== WRITTEN TASK ==
Count the lines in the entries below that contain the string "התביעה", treating uppercase and lowercase as different. Give only the number.

== STORED DATA ==
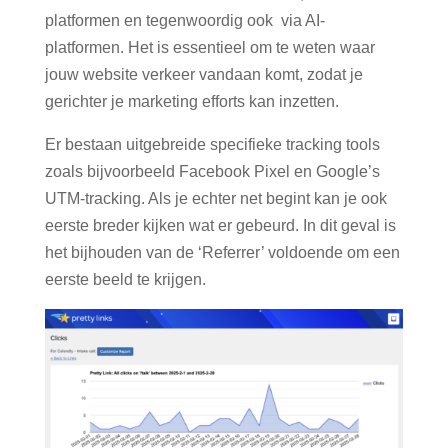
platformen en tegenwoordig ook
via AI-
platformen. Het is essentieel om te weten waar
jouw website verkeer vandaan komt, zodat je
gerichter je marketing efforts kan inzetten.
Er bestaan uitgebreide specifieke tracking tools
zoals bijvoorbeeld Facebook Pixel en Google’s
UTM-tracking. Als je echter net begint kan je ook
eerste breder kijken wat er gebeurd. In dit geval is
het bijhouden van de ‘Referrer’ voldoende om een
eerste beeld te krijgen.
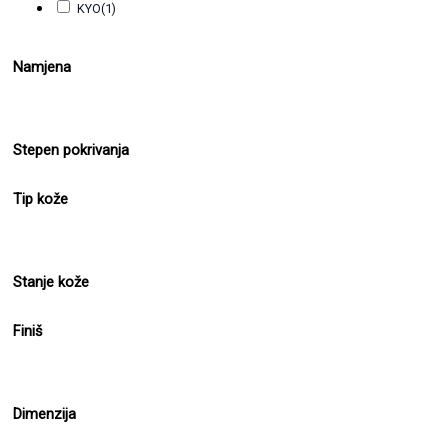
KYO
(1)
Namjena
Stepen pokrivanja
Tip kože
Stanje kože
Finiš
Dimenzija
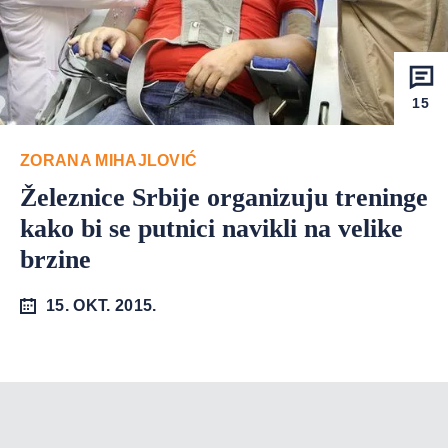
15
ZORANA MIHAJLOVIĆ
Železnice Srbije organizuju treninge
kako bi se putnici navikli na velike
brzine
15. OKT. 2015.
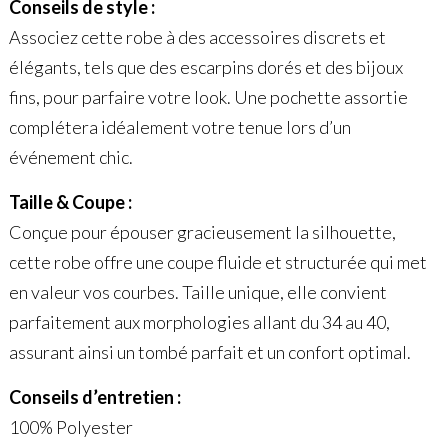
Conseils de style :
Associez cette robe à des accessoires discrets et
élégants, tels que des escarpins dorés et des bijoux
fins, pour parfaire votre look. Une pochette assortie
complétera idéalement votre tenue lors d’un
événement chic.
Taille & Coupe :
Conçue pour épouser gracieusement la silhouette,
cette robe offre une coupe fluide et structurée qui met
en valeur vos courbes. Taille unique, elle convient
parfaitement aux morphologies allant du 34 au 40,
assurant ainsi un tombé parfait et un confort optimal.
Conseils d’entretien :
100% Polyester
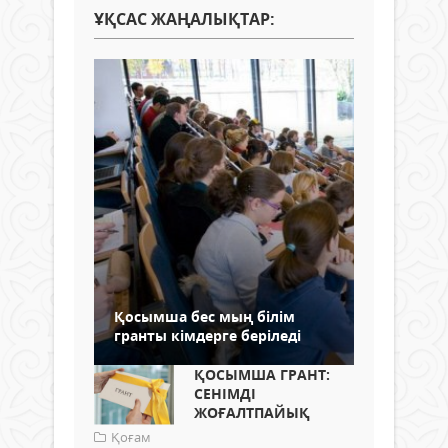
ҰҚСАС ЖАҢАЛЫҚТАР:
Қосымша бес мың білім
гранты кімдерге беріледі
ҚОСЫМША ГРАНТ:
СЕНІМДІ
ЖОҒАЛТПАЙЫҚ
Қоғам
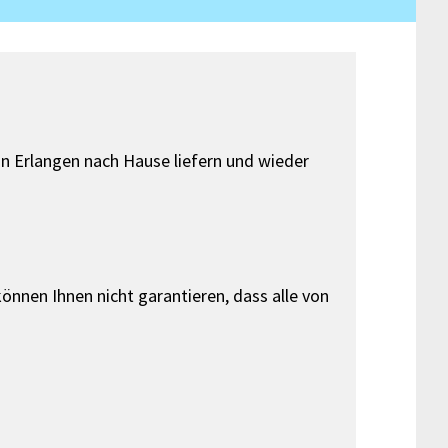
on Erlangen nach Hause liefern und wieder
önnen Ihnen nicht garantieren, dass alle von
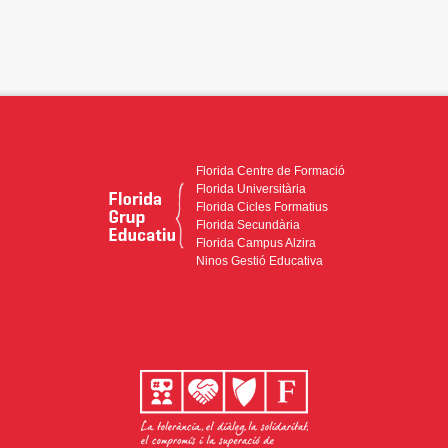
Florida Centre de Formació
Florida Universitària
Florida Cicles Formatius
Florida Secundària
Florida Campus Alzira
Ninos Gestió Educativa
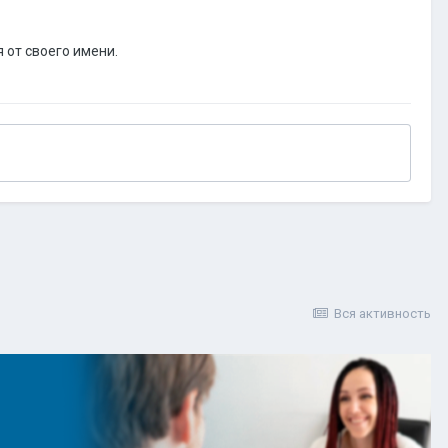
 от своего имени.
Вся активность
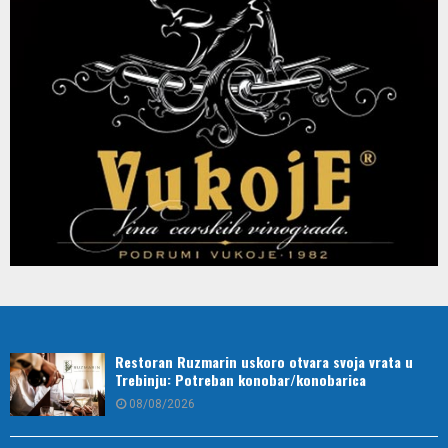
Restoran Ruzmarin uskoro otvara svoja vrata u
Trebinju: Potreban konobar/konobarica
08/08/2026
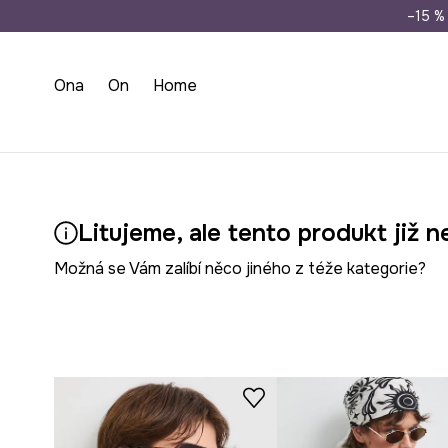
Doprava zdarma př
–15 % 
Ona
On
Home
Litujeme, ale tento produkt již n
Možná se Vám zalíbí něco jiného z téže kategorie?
--
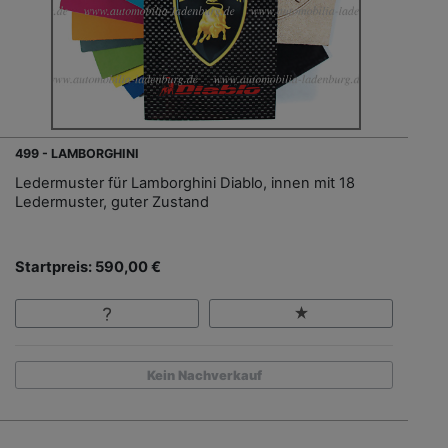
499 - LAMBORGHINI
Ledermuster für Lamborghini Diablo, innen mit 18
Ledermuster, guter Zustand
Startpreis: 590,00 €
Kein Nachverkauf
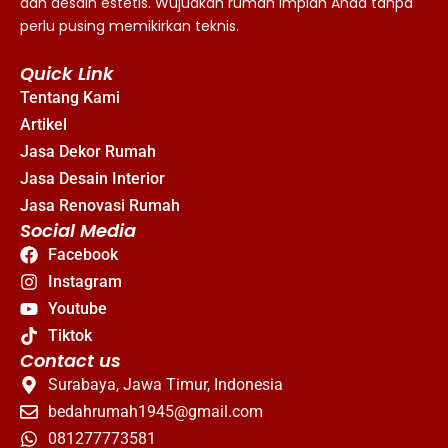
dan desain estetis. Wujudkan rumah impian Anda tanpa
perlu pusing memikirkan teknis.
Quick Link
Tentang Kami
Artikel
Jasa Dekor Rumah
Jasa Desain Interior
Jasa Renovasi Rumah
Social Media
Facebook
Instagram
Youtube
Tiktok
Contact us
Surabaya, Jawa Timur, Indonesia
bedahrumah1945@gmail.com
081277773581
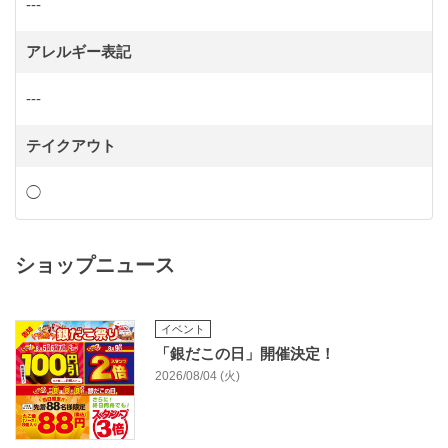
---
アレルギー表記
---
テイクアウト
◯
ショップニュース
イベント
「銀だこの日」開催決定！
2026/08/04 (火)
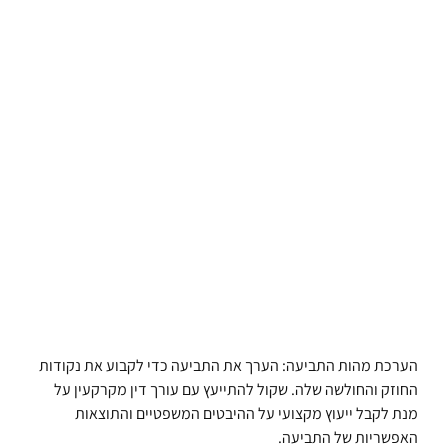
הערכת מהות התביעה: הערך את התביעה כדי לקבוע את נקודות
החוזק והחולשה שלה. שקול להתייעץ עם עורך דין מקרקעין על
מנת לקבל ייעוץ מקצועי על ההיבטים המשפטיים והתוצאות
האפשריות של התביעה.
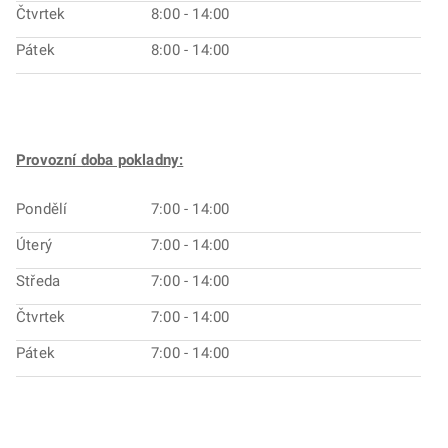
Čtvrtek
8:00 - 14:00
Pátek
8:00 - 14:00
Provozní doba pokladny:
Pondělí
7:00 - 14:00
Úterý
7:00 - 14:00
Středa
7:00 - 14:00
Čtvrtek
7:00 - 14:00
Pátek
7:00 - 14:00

== WORKED SOLUTION ==
2